Giladan then lit the torch of the man next to him and offered him greetings in his turn, and so the light went round. The makeshift torches sputtered and flared and smoked a little uncertainly in places, but every one of them lit in the end and burned for a while lighting up each face with a hazy amber glow.

The fog did not suddenly sweep away, nor was there the faintest glimmer of a star, but even so the familiar rite bore him along for a while. Tonight, in his home, his wife would be saying the words and lighting the first candle, fragrant and white; and it would be set, as it always was, in the most precious heirloom of his House, a silver candlestick wrought in the likeness of a tree, saved from the wreck of Numenor itself. And all of his family and household would be gathered there together, even the little great-granddaughter, he had yet to meet, would be sleeping in her cradle by the fire. And the ancient wooden walls of the hall would be decked with rosemary and wreaths of ivy and glossy holly, dotted with berries the colour of blood. No, he was not at home but he had been given the memory and Giladan knew that for tonight it was enough.

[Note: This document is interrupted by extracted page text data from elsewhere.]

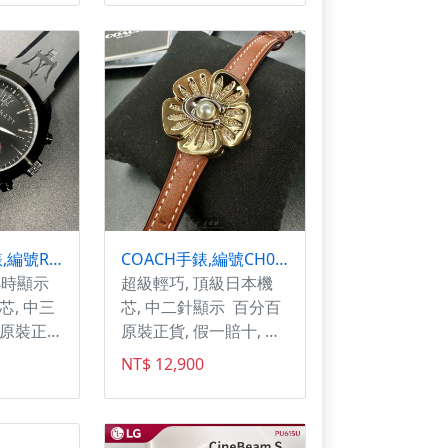
品是否還有現貨》 網
路庫存與門市同步，以
門市現貨為主 請先和
人員確認有貨後再行下
單 如有現貨，會於上
班時間盡速出貨
MASERATI手錶,編號R8871612004,46mm黑錶殼,深黑色錶帶款
COACH手錶,編號CH00210,28mm金色圓形精鋼錶殼,金色簡約, 中二針顯示錶面,咖啡色真皮皮革錶帶款
小時顯示
超級輕巧, 頂級日本機
芯, 中三
芯, 中二針顯示 百分百
百原裝正
原裝正貨, 假一賠十, 實
 別再砍價,
體通路商，售後有保障,
NT$ 12,900
!!!這款
星晴錶業推出的COACH
蔻馳CH00210女錶，採
用28mm金色精鋼圓形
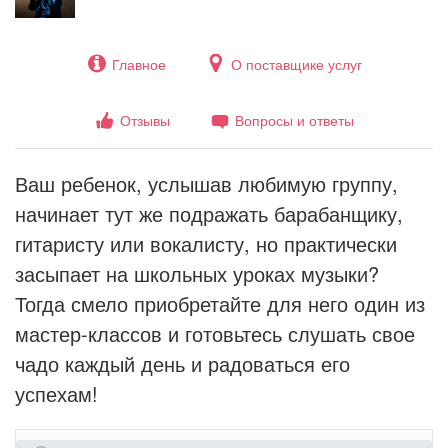
Главное
О поставщике услуг
Отзывы
Вопросы и ответы
Ваш ребенок, услышав любимую группу,
начинает тут же подражать барабанщику,
гитаристу или вокалисту, но практически
засыпает на школьных уроках музыки?
Тогда смело приобретайте для него один из
мастер-классов и готовьтесь слушать свое
чадо каждый день и радоваться его
успехам!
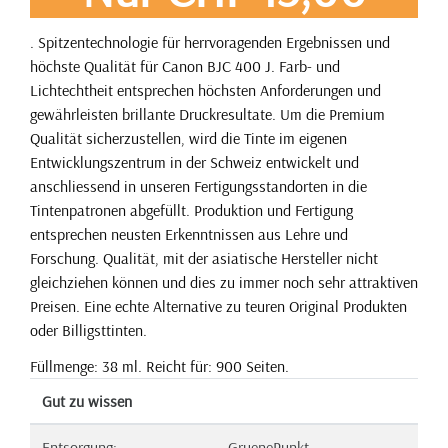
. Spitzentechnologie für herrvoragenden Ergebnissen und
höchste Qualität für Canon BJC 400 J. Farb- und
Lichtechtheit entsprechen höchsten Anforderungen und
gewährleisten brillante Druckresultate. Um die Premium
Qualität sicherzustellen, wird die Tinte im eigenen
Entwicklungszentrum in der Schweiz entwickelt und
anschliessend in unseren Fertigungsstandorten in die
Tintenpatronen abgefüllt. Produktion und Fertigung
entsprechen neusten Erkenntnissen aus Lehre und
Forschung. Qualität, mit der asiatische Hersteller nicht
gleichziehen können und dies zu immer noch sehr attraktiven
Preisen. Eine echte Alternative zu teuren Original Produkten
oder Billigsttinten.
Füllmenge: 38 ml. Reicht für: 900 Seiten.
Gut zu wissen
Entsorgung:
GruenePunkt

He found young Halbarad was at his elbow bearing soap and towel and a precious cup of hot water for him to wash his hands. The captain smiled his thanks, for he was a far better esquire than he had ever been a cook. He glanced around and noted that the solemn mood had changed to one of eager anticipation as men poured water for each other and rooted about in their packs for mess tins and spoons. At last when all were ready, and after they had looked towards the West, the captain watched as Aragorn stared down the ring of Rangers as though they were a pack of hungry wargs. Then, slowly, he removed the lid of one of his pans and allowed the imprisoned smell to escape to a concerted gasp of greed.

“Stew, Captain?” Aragorn offered him the first battered mess tin with all the grace of the Eldar.

He took hold of the steaming bowl. “What have you put in it lad? Surely there’s more than just coney?”

“All the dried vegetables that were left, sir. Onions, potatoes the odd slice of carrot. He grinned. “You said two weeks at most and we’d be home so I thought I could risk using them all.”

Giladan looked at him narrowly over the rim of his mess tin then inhaled deeply of the mouth-watering smell. There was garlic, of course, but underneath he thought he detected bay leaves, and sage, and perhaps just a hint of wild thyme.

“Hmm, yes, I’d say it was worth the risk. Thank you, lad,” he said.